Now, if you think that this cannot be done in larger companies, think again.  For instance, Gordon Bethune's legendary success story saving Continental Airlines was attributable largely to his ability to move fluidly between the strategic issues occupying Wall Street and the operational issues occupying folks on the shop floor, in the cockpit, and at the passenger counter.  He could repair an airliner and fly it, not just talk about policy. 

As such, he had three things without which no leader can succeed for long:

  1. Unfiltered information from the strategic and operational spheres
  2. Willingness and ability to contribute meaningfully on radically different levels
  3. And, consequently, enormous respect from people at all levels

Before you try this, let me give you a warning: your first few attempts will involve incredulous employees and likely failure.  But, stick with it, and you'll earn the respect only a Yo-Yo is due.

May 18, 2009

Darwin, Corporations, and Pancakes

In a wonderful paper , Maria Guadalupe of Columbia University and Julie M. Wulf of Harvard Business School provide quantitative evidence that ...

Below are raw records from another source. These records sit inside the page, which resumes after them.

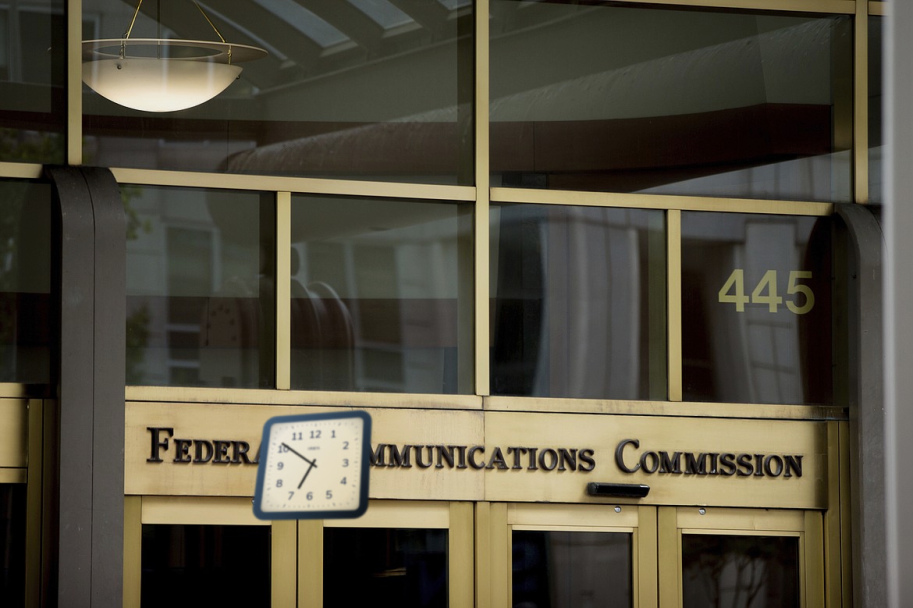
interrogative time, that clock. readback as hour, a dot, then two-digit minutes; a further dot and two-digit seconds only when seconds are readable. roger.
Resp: 6.51
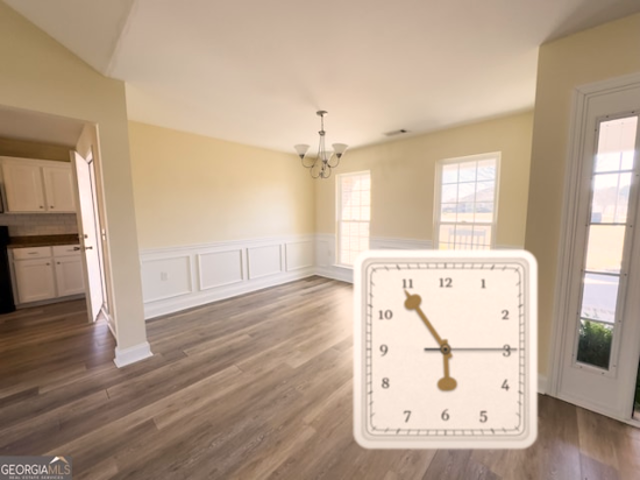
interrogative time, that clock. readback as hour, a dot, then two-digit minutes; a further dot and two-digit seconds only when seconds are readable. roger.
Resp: 5.54.15
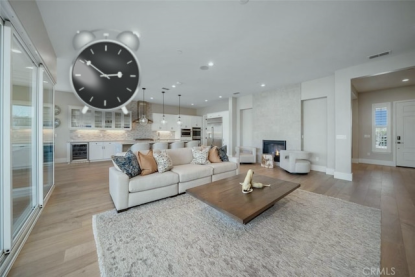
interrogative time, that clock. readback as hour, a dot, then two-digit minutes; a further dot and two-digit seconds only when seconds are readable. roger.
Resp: 2.51
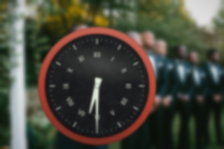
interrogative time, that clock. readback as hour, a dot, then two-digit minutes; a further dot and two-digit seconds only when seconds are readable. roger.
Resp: 6.30
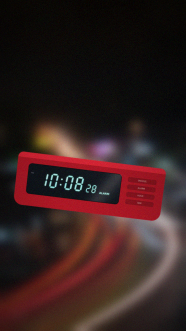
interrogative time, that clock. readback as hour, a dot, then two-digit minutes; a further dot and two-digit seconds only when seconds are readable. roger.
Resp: 10.08.28
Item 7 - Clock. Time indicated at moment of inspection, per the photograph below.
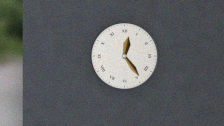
12:24
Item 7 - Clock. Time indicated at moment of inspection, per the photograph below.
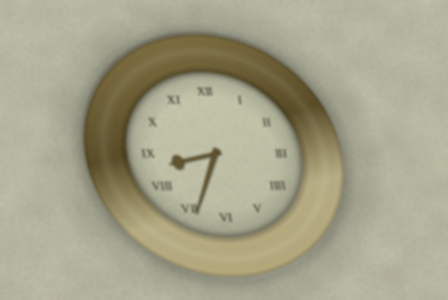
8:34
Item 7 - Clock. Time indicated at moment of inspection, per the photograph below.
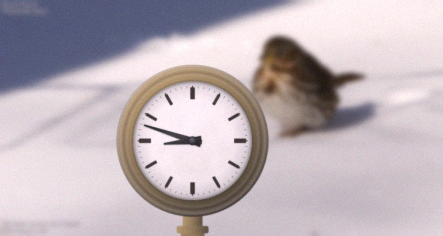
8:48
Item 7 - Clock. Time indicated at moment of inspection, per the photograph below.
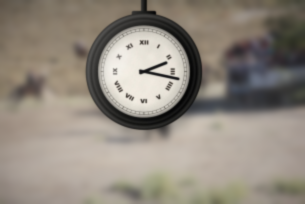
2:17
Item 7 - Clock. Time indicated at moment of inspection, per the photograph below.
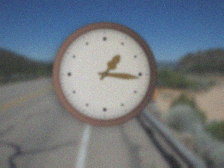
1:16
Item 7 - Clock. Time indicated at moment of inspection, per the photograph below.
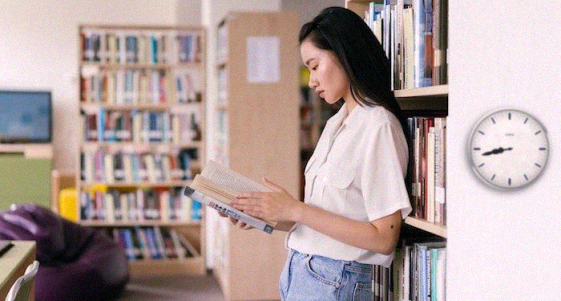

when competition increases the value of quick and responsive decision-making, firms eliminate layers to improve the quality and speed of the transmission of information or increase the authority of division managers to become more adaptive to local information. 

Pancakes
The researchers used data surrounding international agreements to eliminate trade barriers, since those moments offer a crucible in which changes in competition are more absolutely and relatively pronounced; but, their observations are much more broadly applicable.  If flatter organizations are observed in the aftermath of step-function increases in competitive intensity, then just as Darwin taught us regarding biologically utilitarian adaptation, we can infer that flatness conveys a competitive advantage.

Order up: Pancakes.

March 29, 2009

Beyond the Big Bang: Strategy as Habit

This post is about how Social Enterprise will create competitive advantage through the way organizations approach strategy.  It's going to take a little set-up, so give me a minute.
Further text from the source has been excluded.